Top of DATA FOR PROCESSING

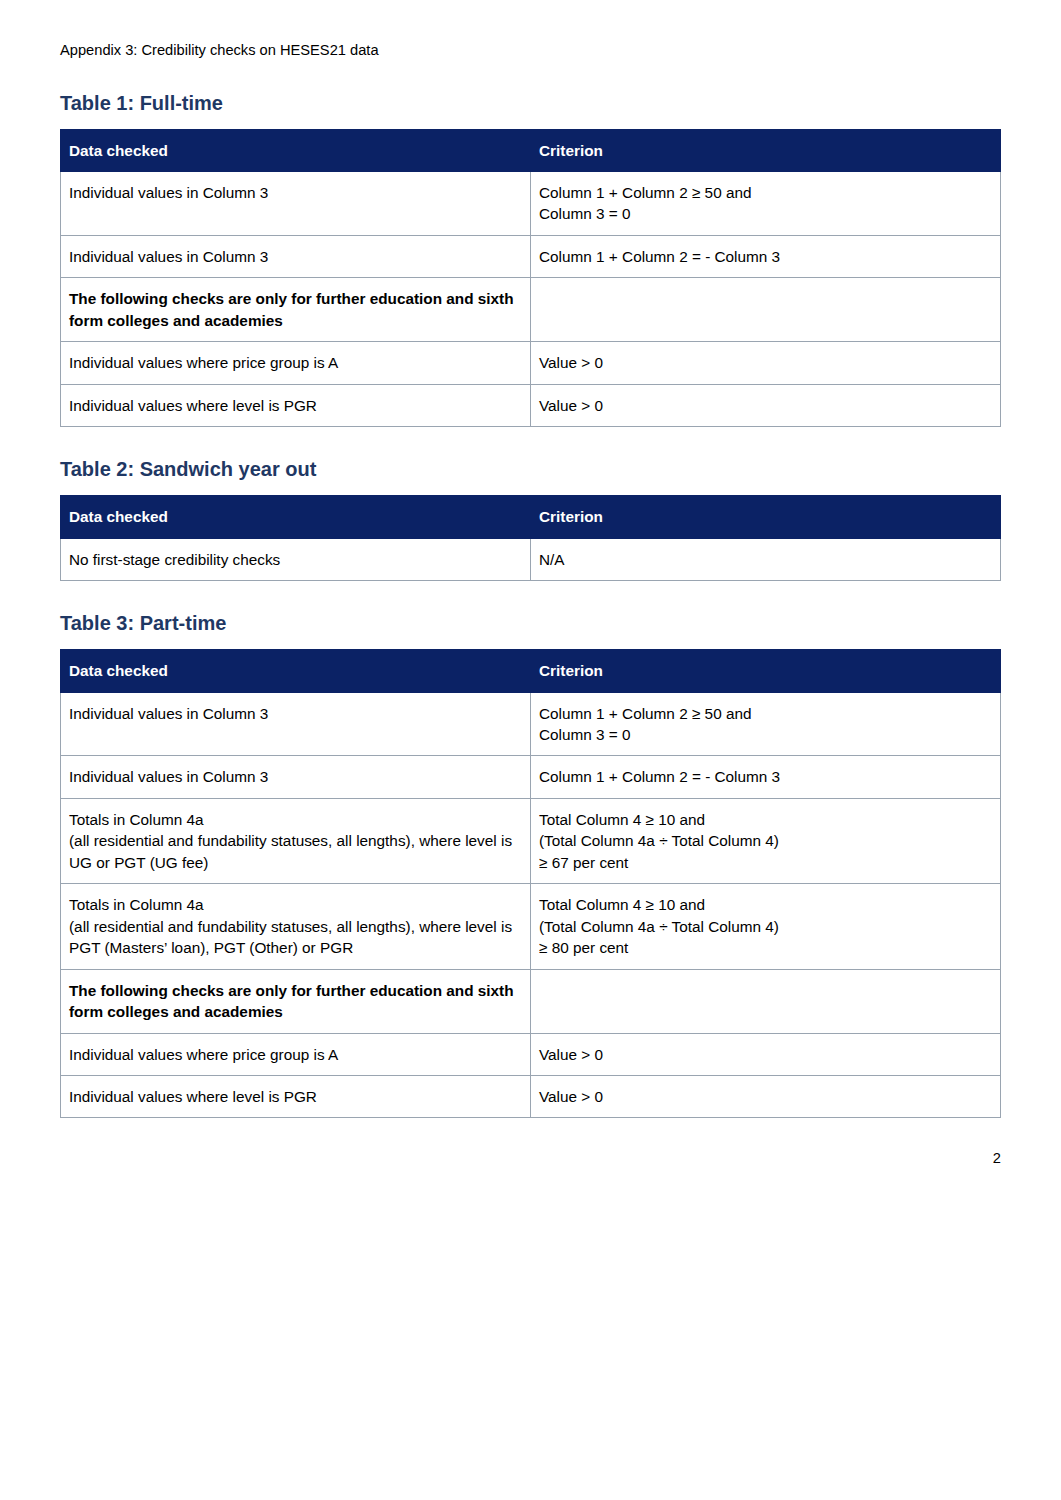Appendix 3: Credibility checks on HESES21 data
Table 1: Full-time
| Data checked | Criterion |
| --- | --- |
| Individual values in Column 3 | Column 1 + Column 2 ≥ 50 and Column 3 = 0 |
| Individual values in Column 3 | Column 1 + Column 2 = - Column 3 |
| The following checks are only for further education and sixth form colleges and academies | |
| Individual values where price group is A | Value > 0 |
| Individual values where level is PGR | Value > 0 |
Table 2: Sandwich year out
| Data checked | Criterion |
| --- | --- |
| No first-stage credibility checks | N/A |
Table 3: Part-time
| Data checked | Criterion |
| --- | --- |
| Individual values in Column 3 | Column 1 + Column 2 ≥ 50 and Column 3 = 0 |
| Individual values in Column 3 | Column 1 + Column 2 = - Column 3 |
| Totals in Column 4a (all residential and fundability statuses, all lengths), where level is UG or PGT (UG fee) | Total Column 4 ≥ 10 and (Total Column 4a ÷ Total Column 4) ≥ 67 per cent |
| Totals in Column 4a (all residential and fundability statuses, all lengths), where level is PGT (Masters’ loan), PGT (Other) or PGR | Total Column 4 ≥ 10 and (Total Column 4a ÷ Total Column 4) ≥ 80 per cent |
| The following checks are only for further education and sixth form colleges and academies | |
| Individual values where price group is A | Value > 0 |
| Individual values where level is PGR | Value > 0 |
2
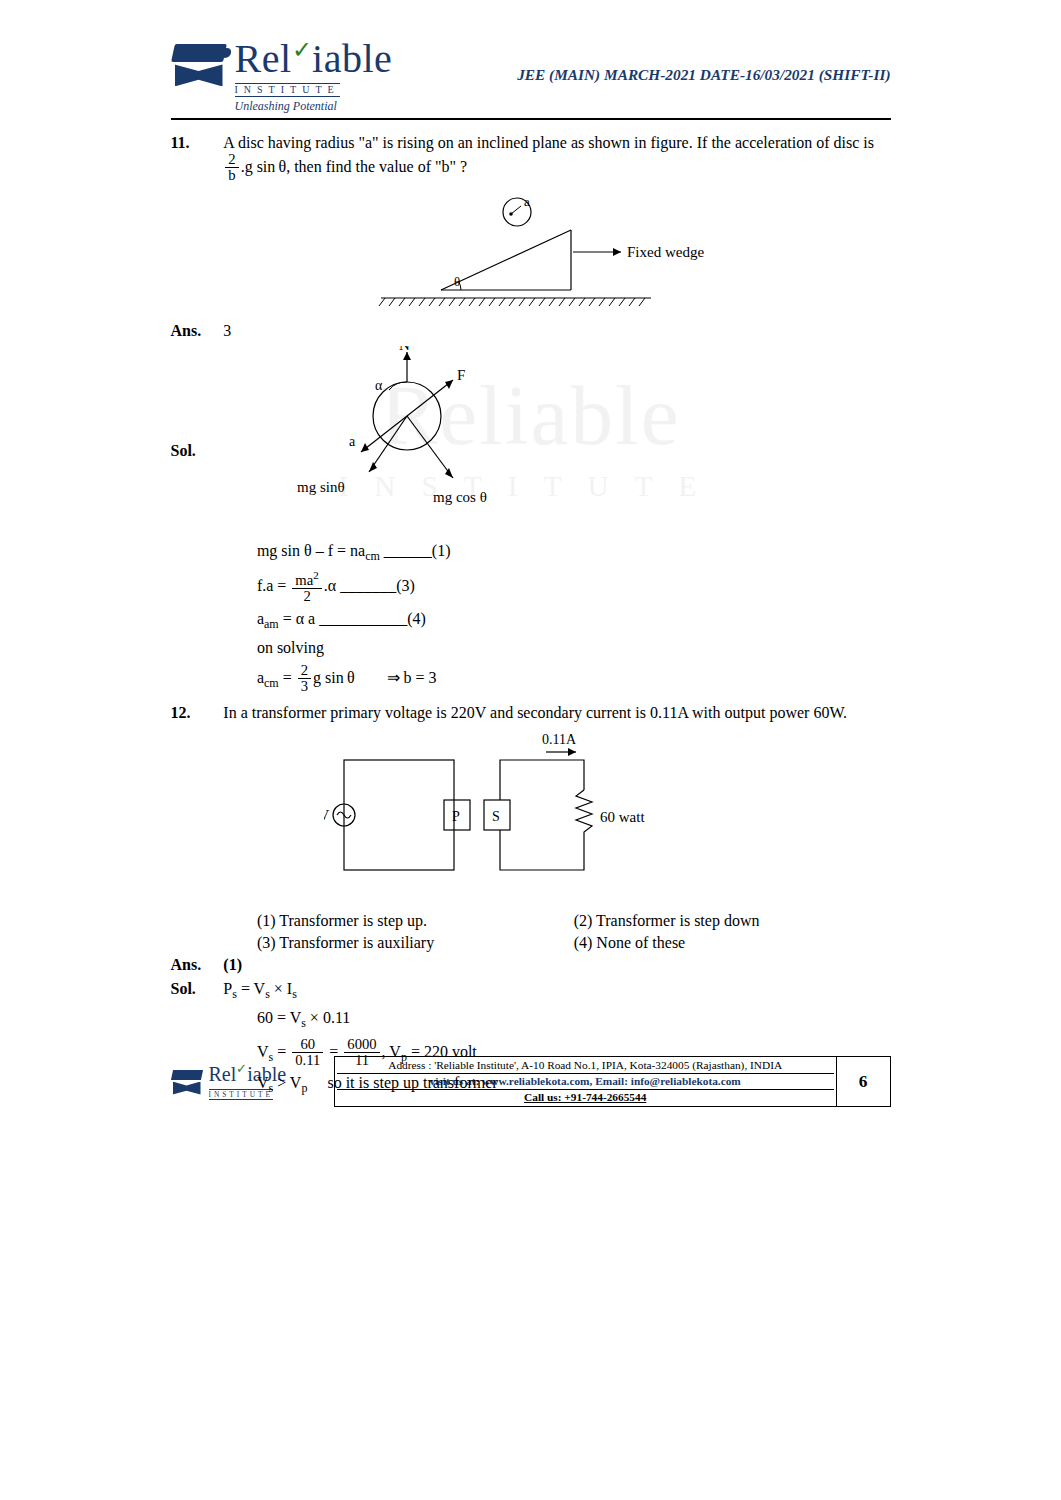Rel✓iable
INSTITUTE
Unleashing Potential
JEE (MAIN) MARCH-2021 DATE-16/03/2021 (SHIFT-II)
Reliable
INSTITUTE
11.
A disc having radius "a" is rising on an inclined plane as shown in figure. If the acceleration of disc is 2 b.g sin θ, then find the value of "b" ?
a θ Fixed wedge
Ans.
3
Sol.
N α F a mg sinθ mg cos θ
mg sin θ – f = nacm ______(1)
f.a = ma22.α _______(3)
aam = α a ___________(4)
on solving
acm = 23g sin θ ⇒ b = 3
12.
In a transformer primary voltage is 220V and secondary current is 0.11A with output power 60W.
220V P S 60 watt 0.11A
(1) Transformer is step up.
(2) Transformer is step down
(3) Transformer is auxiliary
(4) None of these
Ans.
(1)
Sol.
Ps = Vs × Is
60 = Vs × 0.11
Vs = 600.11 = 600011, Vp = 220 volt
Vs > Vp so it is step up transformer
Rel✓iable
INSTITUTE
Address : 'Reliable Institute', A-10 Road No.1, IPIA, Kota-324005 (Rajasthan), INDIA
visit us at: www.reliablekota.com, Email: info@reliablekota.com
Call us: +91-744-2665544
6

Bottom of DATA FOR PROCESSING

* WORK TASK *
When the line with "aam = α a ___________(4)" is reached in the data above, start copying there, and copy each line exactly until the line with "60 = Vs × 0.11" has been copied; copy nothing else.

* TASK RESPONSE *
aam = α a ___________(4)
on solving
acm = 23g sin θ ⇒ b = 3
12.
In a transformer primary voltage is 220V and secondary current is 0.11A with output power 60W.
220V P S 60 watt 0.11A
(1) Transformer is step up.
(2) Transformer is step down
(3) Transformer is auxiliary
(4) None of these
Ans.
(1)
Sol.
Ps = Vs × Is
60 = Vs × 0.11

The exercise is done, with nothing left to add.